→ Assignment
Copy out the part of the data below that opens with the line containing "Obviously writing more" and closes with the line containing "Software will have", both of those lines included. Reproduce it character for character, and nothing else.
════════════════════
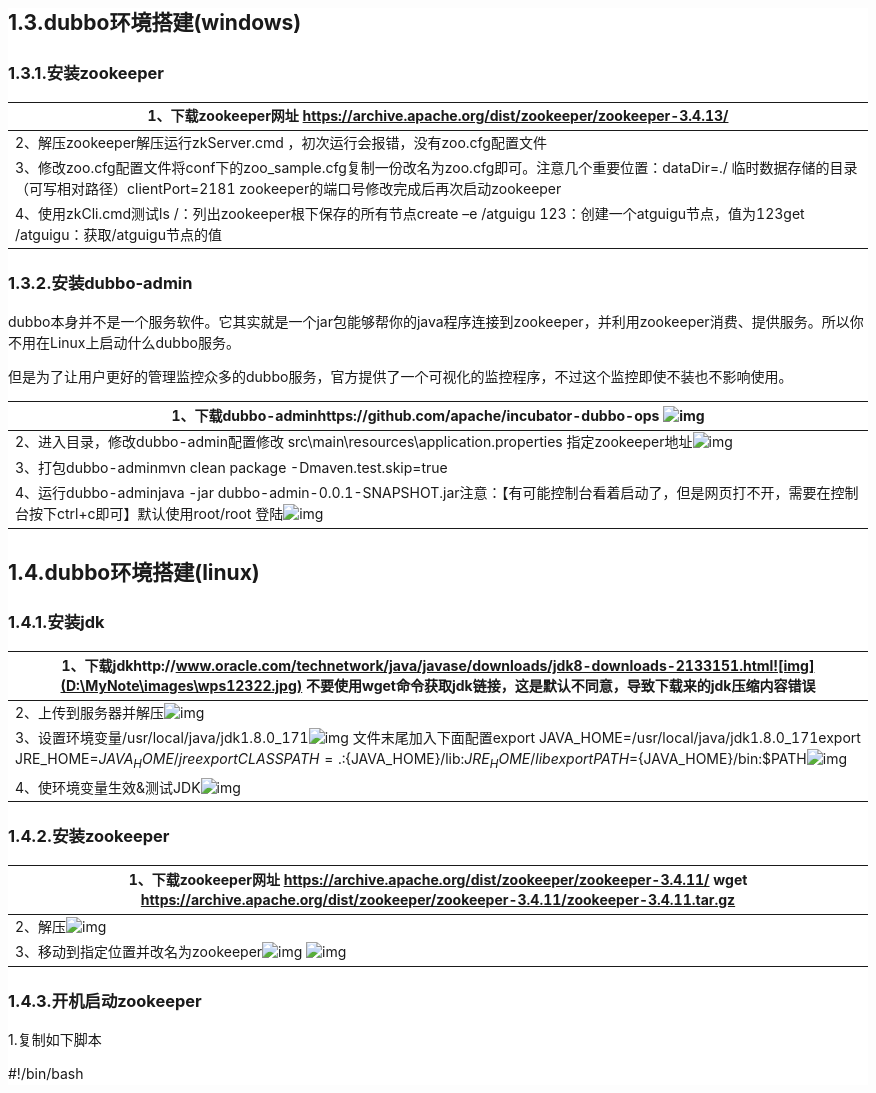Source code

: ## 1.3.dubbo环境搭建(windows)

### 1.3.1.安装zookeeper

| 1、下载zookeeper网址 https://archive.apache.org/dist/zookeeper/zookeeper-3.4.13/ |
| ------------------------------------------------------------ |
| 2、解压zookeeper解压运行zkServer.cmd ，初次运行会报错，没有zoo.cfg配置文件 |
| 3、修改zoo.cfg配置文件将conf下的zoo_sample.cfg复制一份改名为zoo.cfg即可。注意几个重要位置：dataDir=./  临时数据存储的目录（可写相对路径）clientPort=2181  zookeeper的端口号修改完成后再次启动zookeeper |
| 4、使用zkCli.cmd测试ls /：列出zookeeper根下保存的所有节点create –e /atguigu 123：创建一个atguigu节点，值为123get /atguigu：获取/atguigu节点的值 |

### 1.3.2.安装dubbo-admin

dubbo本身并不是一个服务软件。它其实就是一个jar包能够帮你的java程序连接到zookeeper，并利用zookeeper消费、提供服务。所以你不用在Linux上启动什么dubbo服务。

但是为了让用户更好的管理监控众多的dubbo服务，官方提供了一个可视化的监控程序，不过这个监控即使不装也不影响使用。

| 1、下载dubbo-adminhttps://github.com/apache/incubator-dubbo-ops ![img](D:\MyNote\images\wpsqwd9.jpg) |
| ------------------------------------------------------------ |
| 2、进入目录，修改dubbo-admin配置修改 src\main\resources\application.properties 指定zookeeper地址![img](D:\MyNote\images\wpssdf10.jpg) |
| 3、打包dubbo-adminmvn clean package -Dmaven.test.skip=true   |
| 4、运行dubbo-adminjava -jar dubbo-admin-0.0.1-SNAPSHOT.jar注意：【有可能控制台看着启动了，但是网页打不开，需要在控制台按下ctrl+c即可】默认使用root/root 登陆![img](D:\MyNote\images\wpsasd11.jpg) |

## 1.4.dubbo环境搭建(linux)

### 1.4.1.安装jdk

| 1、下载jdkhttp://www.oracle.com/technetwork/java/javase/downloads/jdk8-downloads-2133151.html![img](D:\MyNote\images\wps12322.jpg) 不要使用wget命令获取jdk链接，这是默认不同意，导致下载来的jdk压缩内容错误 |
| ------------------------------------------------------------ |
| 2、上传到服务器并解压![img](D:\MyNote\images\wps1asd3.jpg)   |
| 3、设置环境变量/usr/local/java/jdk1.8.0_171![img](D:\MyNote\images\wps1asc4.jpg) 文件末尾加入下面配置export JAVA_HOME=/usr/local/java/jdk1.8.0_171export JRE_HOME=${JAVA_HOME}/jreexport CLASSPATH=.:${JAVA_HOME}/lib:${JRE_HOME}/libexport PATH=${JAVA_HOME}/bin:$PATH![img](D:\MyNote\images\wpszxg15.jpg) |
| 4、使环境变量生效&测试JDK![img](D:\MyNote\images\wps1zxh6.jpg) |

### 1.4.2.安装zookeeper

| 1、下载zookeeper网址 https://archive.apache.org/dist/zookeeper/zookeeper-3.4.11/ wget https://archive.apache.org/dist/zookeeper/zookeeper-3.4.11/zookeeper-3.4.11.tar.gz |
| ------------------------------------------------------------ |
| 2、解压![img](D:\MyNote\images\wpsasg17.jpg)                 |
| 3、移动到指定位置并改名为zookeeper![img](D:\MyNote\images\wps1qwd8.jpg) ![img](D:\MyNote\images\wps1asn9.jpg) |

### 1.4.3.开机启动zookeeper

1.复制如下脚本

\#!/bin/bash
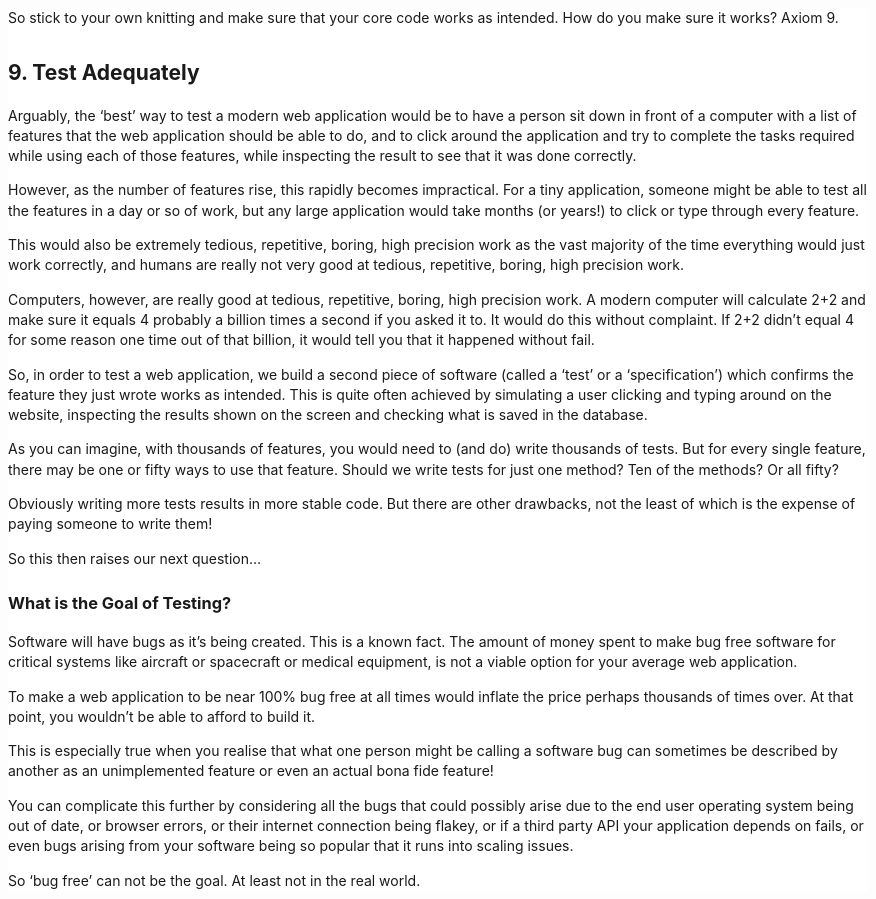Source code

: So stick to your own knitting and make sure that your core code works as intended. How do you make sure it works? Axiom 9.

## 9. Test Adequately

Arguably, the ‘best’ way to test a modern web application would be to have a person sit down in front of a computer with a list of features that the web application should be able to do, and to click around the application and try to complete the tasks required while using each of those features, while inspecting the result to see that it was done correctly.

However, as the number of features rise, this rapidly becomes impractical. For a tiny application, someone might be able to test all the features in a day or so of work, but any large application would take months (or years!) to click or type through every feature.

This would also be extremely tedious, repetitive, boring, high precision work as the vast majority of the time everything would just work correctly, and humans are really not very good at tedious, repetitive, boring, high precision work.

Computers, however, are really good at tedious, repetitive, boring, high precision work. A modern computer will calculate 2+2 and make sure it equals 4 probably a billion times a second if you asked it to. It would do this without complaint. If 2+2 didn’t equal 4 for some reason one time out of that billion, it would tell you that it happened without fail.

So, in order to test a web application, we build a second piece of software (called a ‘test’ or a ‘specification’) which confirms the feature they just wrote works as intended. This is quite often achieved by simulating a user clicking and typing around on the website, inspecting the results shown on the screen and checking what is saved in the database.

As you can imagine, with thousands of features, you would need to (and do) write thousands of tests. But for every single feature, there may be one or fifty ways to use that feature. Should we write tests for just one method? Ten of the methods? Or all fifty?

Obviously writing more tests results in more stable code. But there are other drawbacks, not the least of which is the expense of paying someone to write them!

So this then raises our next question…

### What is the Goal of Testing?

Software will have bugs as it’s being created. This is a known fact. The amount of money spent to make bug free software for critical systems like aircraft or spacecraft or medical equipment, is not a viable option for your average web application.

To make a web application to be near 100% bug free at all times would inflate the price perhaps thousands of times over. At that point, you wouldn’t be able to afford to build it.

This is especially true when you realise that what one person might be calling a software bug can sometimes be described by another as an unimplemented feature or even an actual bona fide feature!

You can complicate this further by considering all the bugs that could possibly arise due to the end user operating system being out of date, or browser errors, or their internet connection being flakey, or if a third party API your application depends on fails, or even bugs arising from your software being so popular that it runs into scaling issues.

So ‘bug free’ can not be the goal. At least not in the real world.
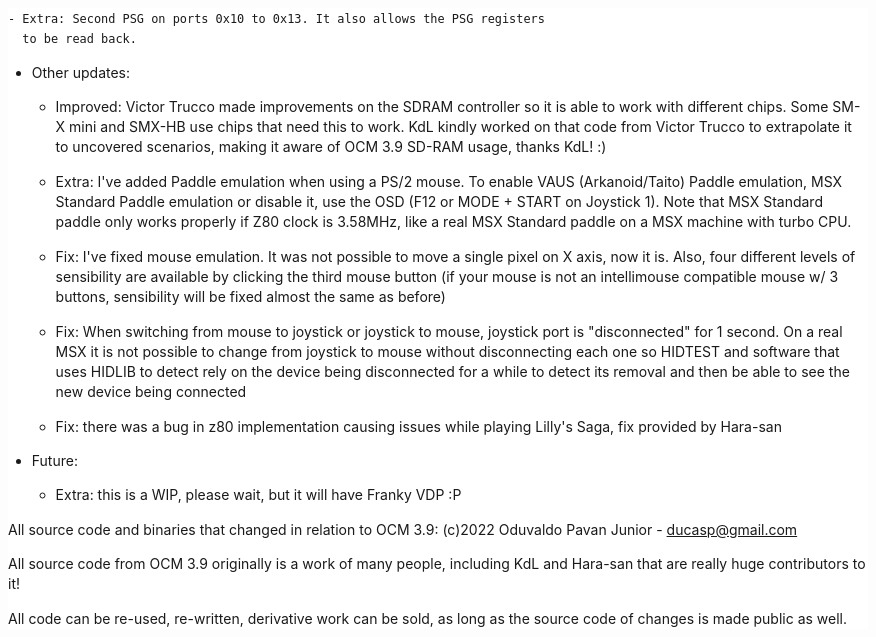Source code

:     - Extra: Second PSG on ports 0x10 to 0x13. It also allows the PSG registers
      to be read back.

- Other updates:

    - Improved: Victor Trucco made improvements on the SDRAM controller so it
      is able to work with different chips. Some SM-X mini and SMX-HB use chips
      that need this to work. KdL kindly worked on that code from Victor Trucco
      to extrapolate it to uncovered scenarios, making it aware of OCM 3.9
      SD-RAM usage, thanks KdL! :)

    - Extra: I've added Paddle emulation when using a PS/2 mouse. To enable
      VAUS (Arkanoid/Taito) Paddle emulation, MSX Standard Paddle emulation 
      or disable it, use the OSD (F12 or MODE + START on Joystick 1). Note that
      MSX Standard paddle only works properly if Z80 clock is 3.58MHz, like a
      real MSX Standard paddle on a MSX machine with turbo CPU.

    - Fix: I've fixed mouse emulation. It was not possible to move a single
      pixel on X axis, now it is. Also, four different levels of sensibility
      are available by clicking the third mouse button (if your mouse is not an
      intellimouse compatible mouse w/ 3 buttons, sensibility will be fixed 
      almost the same as before)

    - Fix: When switching from mouse to joystick or joystick to mouse, joystick
      port is "disconnected" for 1 second. On a real MSX it is not possible to
      change from joystick to mouse without disconnecting each one so HIDTEST
      and software that uses HIDLIB to detect rely on the device being
      disconnected for a while to detect its removal and then be able to see
      the new device being connected

    - Fix: there was a bug in z80 implementation causing issues while playing
      Lilly's Saga, fix provided by Hara-san

- Future:

    - Extra: this is a WIP, please wait, but it will have Franky VDP :P

All source code and binaries that changed in relation to OCM 3.9:
(c)2022 Oduvaldo Pavan Junior - ducasp@gmail.com

All source code from OCM 3.9 originally is a work of many people, including
KdL and Hara-san that are really huge contributors to it!

All code can be re-used, re-written, derivative work can be sold, as long as the
source code of changes is made public as well.
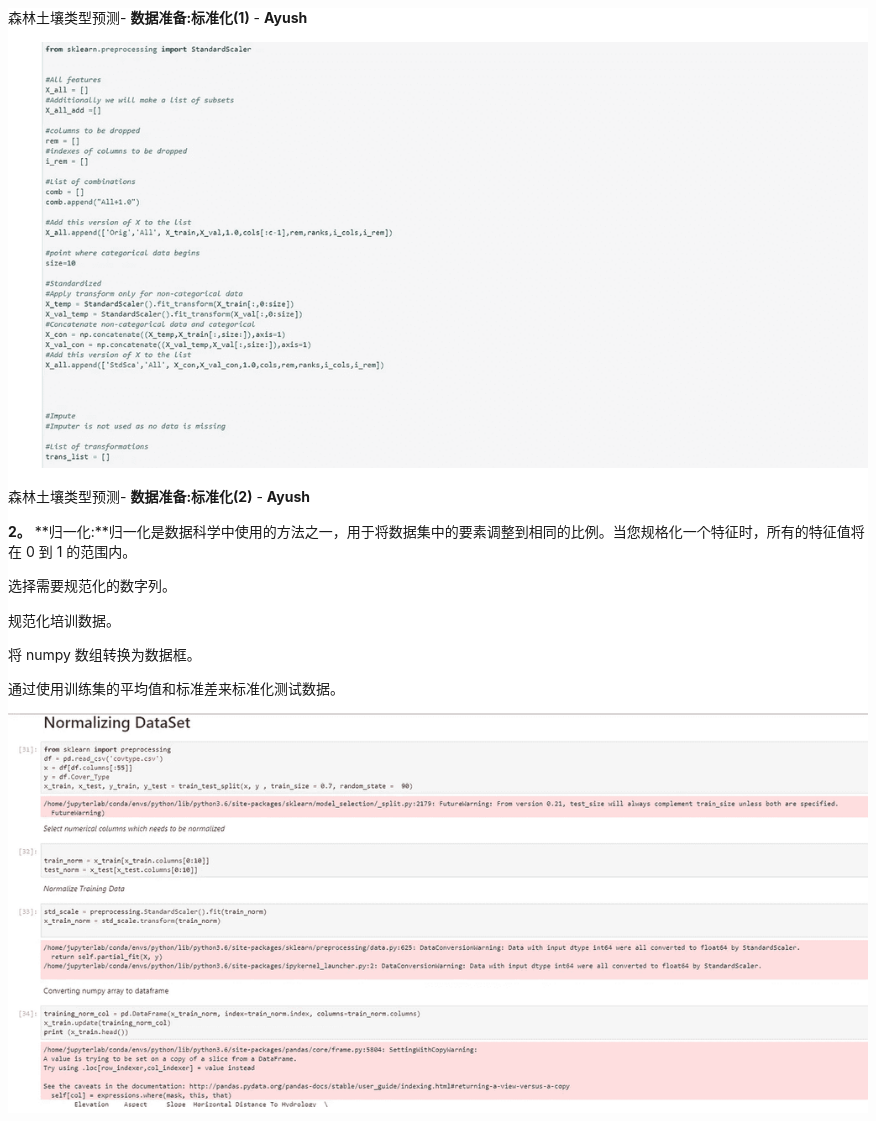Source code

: 森林土壤类型预测- **数据准备:标准化(1)** - **Ayush**

![](img/70c70d40d6b005df2430ff56297a15ac.png)

森林土壤类型预测- **数据准备:标准化(2)** - **Ayush**

**2。** **归一化:**归一化是数据科学中使用的方法之一，用于将数据集中的要素调整到相同的比例。当您规格化一个特征时，所有的特征值将在 0 到 1 的范围内。

选择需要规范化的数字列。

规范化培训数据。

将 numpy 数组转换为数据框。

通过使用训练集的平均值和标准差来标准化测试数据。

![](img/f9f1ffd2cb918f7338ee31c4b5fb27c8.png)
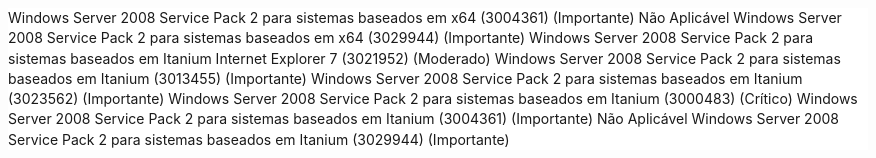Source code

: </td>
<td style="border:1px solid black;">
Windows Server 2008 Service Pack 2 para sistemas baseados em x64  
(3004361)  
(Importante)

</td>
<td style="border:1px solid black;">
Não Aplicável

</td>
<td style="border:1px solid black;">
Windows Server 2008 Service Pack 2 para sistemas baseados em x64  
(3029944)  
(Importante)

</td>
</tr>
<tr>
<td style="border:1px solid black;">
Windows Server 2008 Service Pack 2 para sistemas baseados em Itanium

</td>
<td style="border:1px solid black;">
Internet Explorer 7  
(3021952)  
(Moderado)

</td>
<td style="border:1px solid black;">
Windows Server 2008 Service Pack 2 para sistemas baseados em Itanium  
(3013455)  
(Importante)  
Windows Server 2008 Service Pack 2 para sistemas baseados em Itanium  
(3023562)  
(Importante)

</td>
<td style="border:1px solid black;">
Windows Server 2008 Service Pack 2 para sistemas baseados em Itanium  
(3000483)  
(Crítico)

</td>
<td style="border:1px solid black;">
Windows Server 2008 Service Pack 2 para sistemas baseados em Itanium  
(3004361)  
(Importante)

</td>
<td style="border:1px solid black;">
Não Aplicável

</td>
<td style="border:1px solid black;">
Windows Server 2008 Service Pack 2 para sistemas baseados em Itanium  
(3029944)  
(Importante)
════════════════════
→ Solution to this task
Obviously writing more tests results in more stable code. But there are other drawbacks, not the least of which is the expense of paying someone to write them!

So this then raises our next question…

### What is the Goal of Testing?

Software will have bugs as it’s being created. This is a known fact. The amount of money spent to make bug free software for critical systems like aircraft or spacecraft or medical equipment, is not a viable option for your average web application.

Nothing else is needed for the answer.